The findings have implications for our understanding of water sources on Earth and the Moon.

 The model's cumulative water made up only a small portion of the water in Earth's oceans when increased by roughly twenty times to account for the significantly higher rate of impacts. 

That makes it difficult to reconcile the hypothesis that late delivery of water-rich meteorites was the dominant source of Earth’s water.

 Dr. stated, "Our results do not say meteorites delivered no water." NASA Johnson's Astromaterials Research and Exploration Science Division employs planetary scientist Justin Simon. 

“They say the Moon’s long-term record makes it very hard for late meteorite delivery to be the dominant source of Earth’s oceans.”

For the Moon, the implied delivery since about 4 billion years ago is tiny on an Earth-ocean scale but is not insignificant for the Moon.

The Moon’s accessible water inventory is concentrated in small, permanently shadowed regions at the north and south poles.

These are some of the coldest spots in the Solar System and introduce unique opportunities for scientific discovery and potential resources for lunar exploration when NASA lands astronauts on the Moon through Artemis III and beyond.

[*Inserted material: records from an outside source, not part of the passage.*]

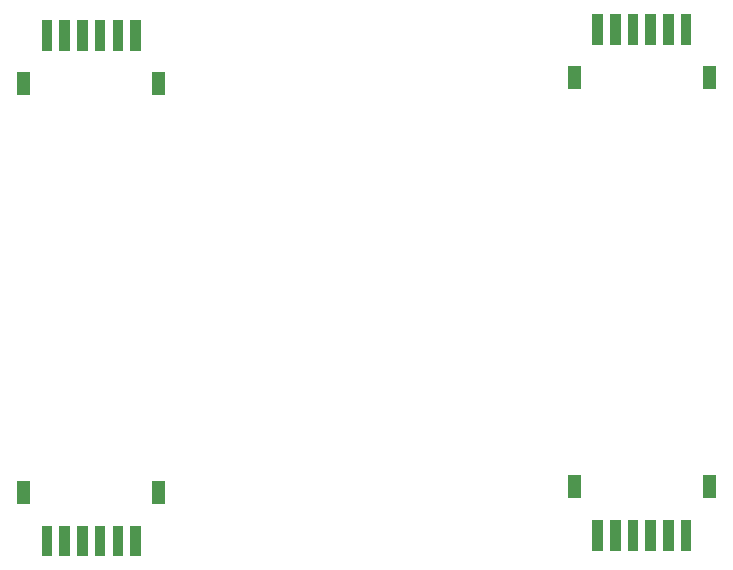
<source format=gbp>
G04 Layer: BottomPasteMaskLayer*
G04 EasyEDA Pro v1.6.32, 2023-12-29 17:47:12*
G04 Gerber Generator version 0.3*
G04 Scale: 100 percent, Rotated: No, Reflected: No*
G04 Dimensions in millimeters*
G04 Leading zeros omitted, absolute positions, 4 integers and 2 decimals*
%FSLAX42Y42*%
%MOMM*%
%ADD10C,0.254*%
G75*


G04 Pad Start*
G36*
G01X-1866Y2780D02*
G01X-1866Y3040D01*
G01X-1956D01*
G01Y2780D01*
G01X-1866D01*
G37*
G36*
G01X-2016Y2780D02*
G01X-2016Y3040D01*
G01X-2106D01*
G01Y2780D01*
G01X-2016D01*
G37*
G36*
G01X-2166Y2780D02*
G01X-2166Y3040D01*
G01X-2256D01*
G01Y2780D01*
G01X-2166D01*
G37*
G36*
G01X-2316Y2780D02*
G01X-2316Y3040D01*
G01X-2406D01*
G01Y2780D01*
G01X-2316D01*
G37*
G36*
G01X-1661Y2403D02*
G01X-1661Y2598D01*
G01X-1771D01*
G01Y2403D01*
G01X-1661D01*
G37*
G36*
G01X-2801Y2403D02*
G01X-2801Y2598D01*
G01X-2911D01*
G01Y2403D01*
G01X-2801D01*
G37*
G36*
G01X-2466Y2780D02*
G01X-2466Y3040D01*
G01X-2556D01*
G01Y2780D01*
G01X-2466D01*
G37*
G36*
G01X-2616Y2780D02*
G01X-2616Y3040D01*
G01X-2706D01*
G01Y2780D01*
G01X-2616D01*
G37*
G36*
G01X2795Y2831D02*
G01X2795Y3091D01*
G01X2705D01*
G01Y2831D01*
G01X2795D01*
G37*
G36*
G01X2645Y2831D02*
G01X2645Y3091D01*
G01X2555D01*
G01Y2831D01*
G01X2645D01*
G37*
G36*
G01X2495Y2831D02*
G01X2495Y3091D01*
G01X2405D01*
G01Y2831D01*
G01X2495D01*
G37*
G36*
G01X2345Y2831D02*
G01X2345Y3091D01*
G01X2255D01*
G01Y2831D01*
G01X2345D01*
G37*
G36*
G01X3000Y2453D02*
G01X3000Y2648D01*
G01X2890D01*
G01Y2453D01*
G01X3000D01*
G37*
G36*
G01X1860Y2453D02*
G01X1860Y2648D01*
G01X1750D01*
G01Y2453D01*
G01X1860D01*
G37*
G36*
G01X2195Y2831D02*
G01X2195Y3091D01*
G01X2105D01*
G01Y2831D01*
G01X2195D01*
G37*
G36*
G01X2045Y2831D02*
G01X2045Y3091D01*
G01X1955D01*
G01Y2831D01*
G01X2045D01*
G37*
G36*
G01X1955Y-1193D02*
G01X1955Y-1453D01*
G01X2045D01*
G01Y-1193D01*
G01X1955D01*
G37*
G36*
G01X2105Y-1193D02*
G01X2105Y-1453D01*
G01X2195D01*
G01Y-1193D01*
G01X2105D01*
G37*
G36*
G01X2255Y-1193D02*
G01X2255Y-1453D01*
G01X2345D01*
G01Y-1193D01*
G01X2255D01*
G37*
G36*
G01X2405Y-1193D02*
G01X2405Y-1453D01*
G01X2495D01*
G01Y-1193D01*
G01X2405D01*
G37*
G36*
G01X1750Y-815D02*
G01X1750Y-1010D01*
G01X1860D01*
G01Y-815D01*
G01X1750D01*
G37*
G36*
G01X2890Y-815D02*
G01X2890Y-1010D01*
G01X3000D01*
G01Y-815D01*
G01X2890D01*
G37*
G36*
G01X2555Y-1193D02*
G01X2555Y-1453D01*
G01X2645D01*
G01Y-1193D01*
G01X2555D01*
G37*
G36*
G01X2705Y-1193D02*
G01X2705Y-1453D01*
G01X2795D01*
G01Y-1193D01*
G01X2705D01*
G37*
G36*
G01X-2706Y-1243D02*
G01X-2706Y-1503D01*
G01X-2616D01*
G01Y-1243D01*
G01X-2706D01*
G37*
G36*
G01X-2556Y-1243D02*
G01X-2556Y-1503D01*
G01X-2466D01*
G01Y-1243D01*
G01X-2556D01*
G37*
G36*
G01X-2406Y-1243D02*
G01X-2406Y-1503D01*
G01X-2316D01*
G01Y-1243D01*
G01X-2406D01*
G37*
G36*
G01X-2256Y-1243D02*
G01X-2256Y-1503D01*
G01X-2166D01*
G01Y-1243D01*
G01X-2256D01*
G37*
G36*
G01X-2911Y-866D02*
G01X-2911Y-1061D01*
G01X-2801D01*
G01Y-866D01*
G01X-2911D01*
G37*
G36*
G01X-1771Y-866D02*
G01X-1771Y-1061D01*
G01X-1661D01*
G01Y-866D01*
G01X-1771D01*
G37*
G36*
G01X-2106Y-1243D02*
G01X-2106Y-1503D01*
G01X-2016D01*
G01Y-1243D01*
G01X-2106D01*
G37*
G36*
G01X-1956Y-1243D02*
G01X-1956Y-1503D01*
G01X-1866D01*
G01Y-1243D01*
G01X-1956D01*
G37*
G04 Pad End*
G54D10*

M02*

</source>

The samples analyzed for this study came from parts of the Moon near the equator on the side of the Moon facing Earth, where all six Apollo missions landed.

The rocks and dust collected more than 50 years ago continue to reveal new insights but are constrained to a small portion of the Moon.

Samples delivered through Artemis will open the door for a new generation of discoveries for decades to come.

“I’m part of the next generation of Apollo scientists — people who didn’t fly the missions, but who were trained on the samples and the questions Apollo made possible,” 

Dr.  Gargano stated “The value of the Moon is that it gives us ground truth: real, physical material we can measure in the lab and use to anchor what we infer from orbital data and telescopes.”

I can't wait to see what the Artemis samples have to say about our place in the solar system for future generations. The study appears in the Proceedings to the National Academy of Sciences.